TASK STATEMENT: Collect the lines of the entries where "values" shows up.

Top of DATASET ENTRIES

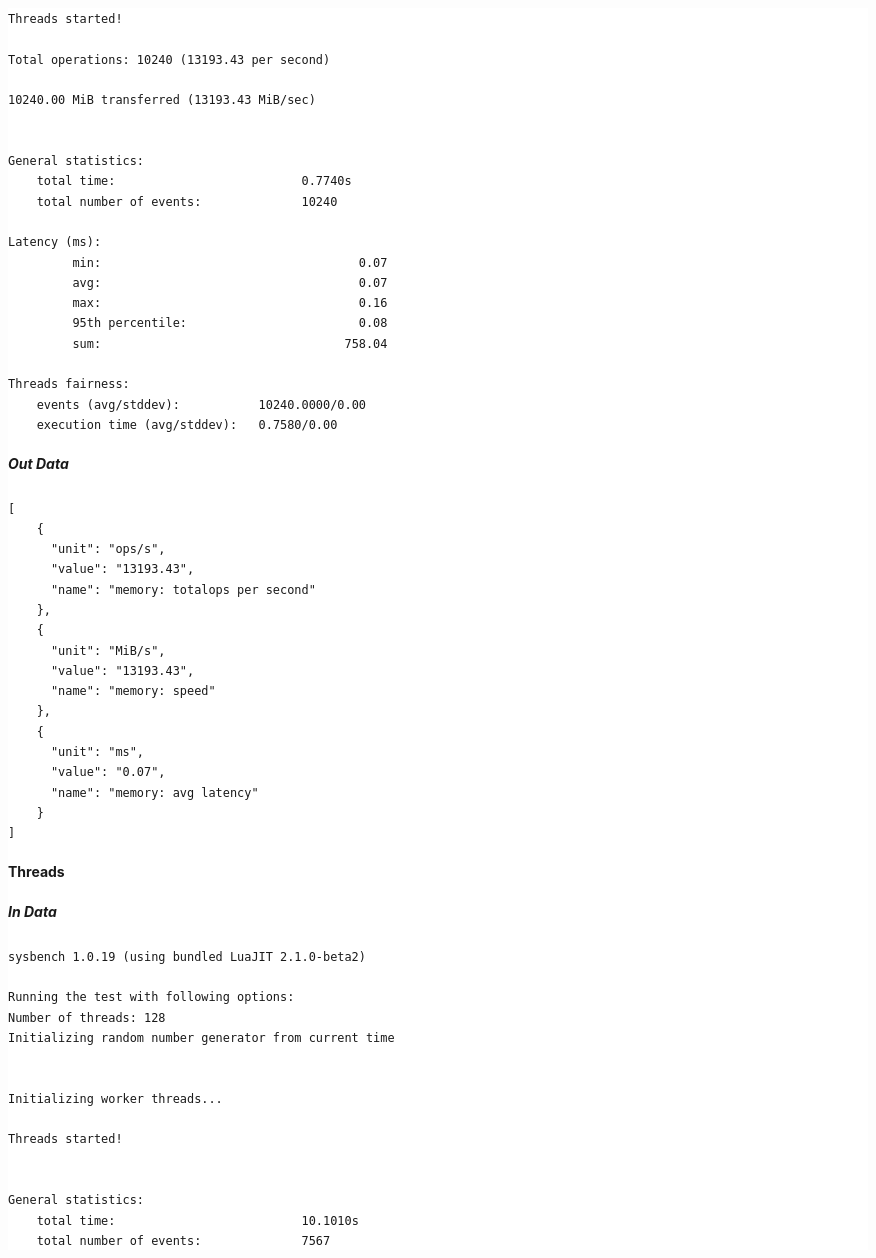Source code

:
 ```
Threads started!

Total operations: 10240 (13193.43 per second)

10240.00 MiB transferred (13193.43 MiB/sec)


General statistics:
    total time:                          0.7740s
    total number of events:              10240

Latency (ms):
         min:                                    0.07
         avg:                                    0.07
         max:                                    0.16
         95th percentile:                        0.08
         sum:                                  758.04

Threads fairness:
    events (avg/stddev):           10240.0000/0.00
    execution time (avg/stddev):   0.7580/0.00

```
##### Out Data
```
[
    {
      "unit": "ops/s",
      "value": "13193.43",
      "name": "memory: totalops per second"
    },
    {
      "unit": "MiB/s",
      "value": "13193.43",
      "name": "memory: speed"
    },
    {
      "unit": "ms",
      "value": "0.07",
      "name": "memory: avg latency"
    }
]
```

#### Threads
##### In Data
```
sysbench 1.0.19 (using bundled LuaJIT 2.1.0-beta2)

Running the test with following options:
Number of threads: 128
Initializing random number generator from current time


Initializing worker threads...

Threads started!


General statistics:
    total time:                          10.1010s
    total number of events:              7567

```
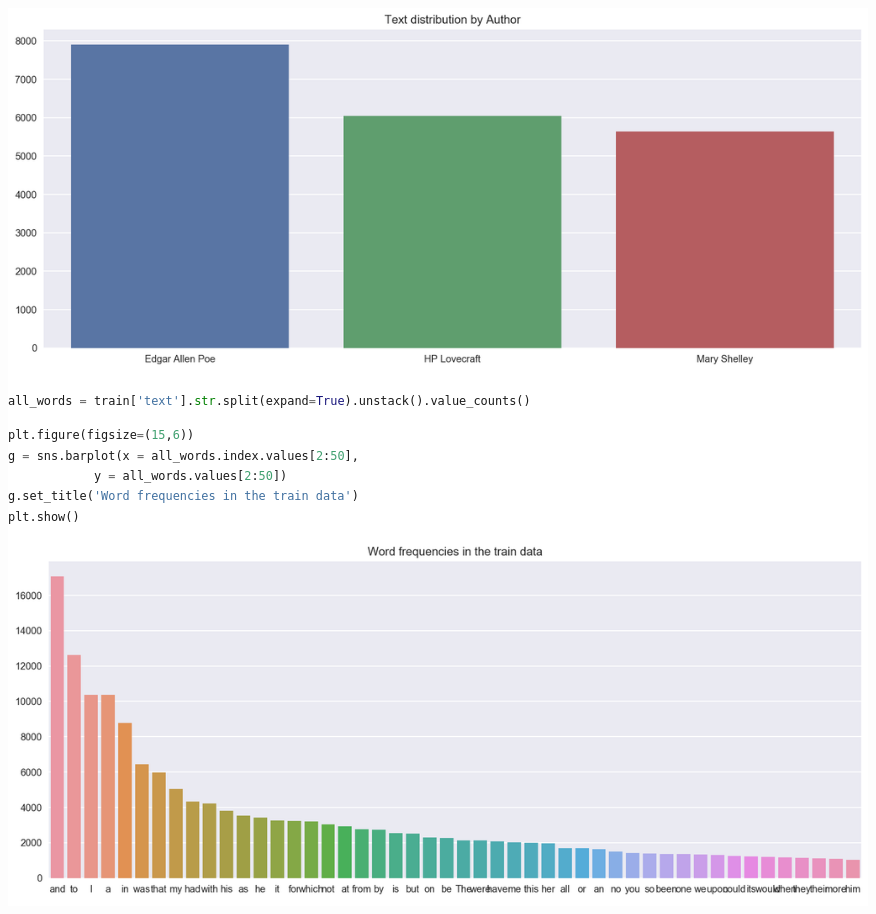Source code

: ![png](output_8_0.png)



```python
all_words = train['text'].str.split(expand=True).unstack().value_counts()
```


```python
plt.figure(figsize=(15,6))
g = sns.barplot(x = all_words.index.values[2:50],
            y = all_words.values[2:50])
g.set_title('Word frequencies in the train data')
plt.show()
```


![png](output_10_0.png)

Bottom of DATASET ENTRIES

SOLUTION:
g = sns.barplot(x = all_words.index.values[2:50],
            y = all_words.values[2:50])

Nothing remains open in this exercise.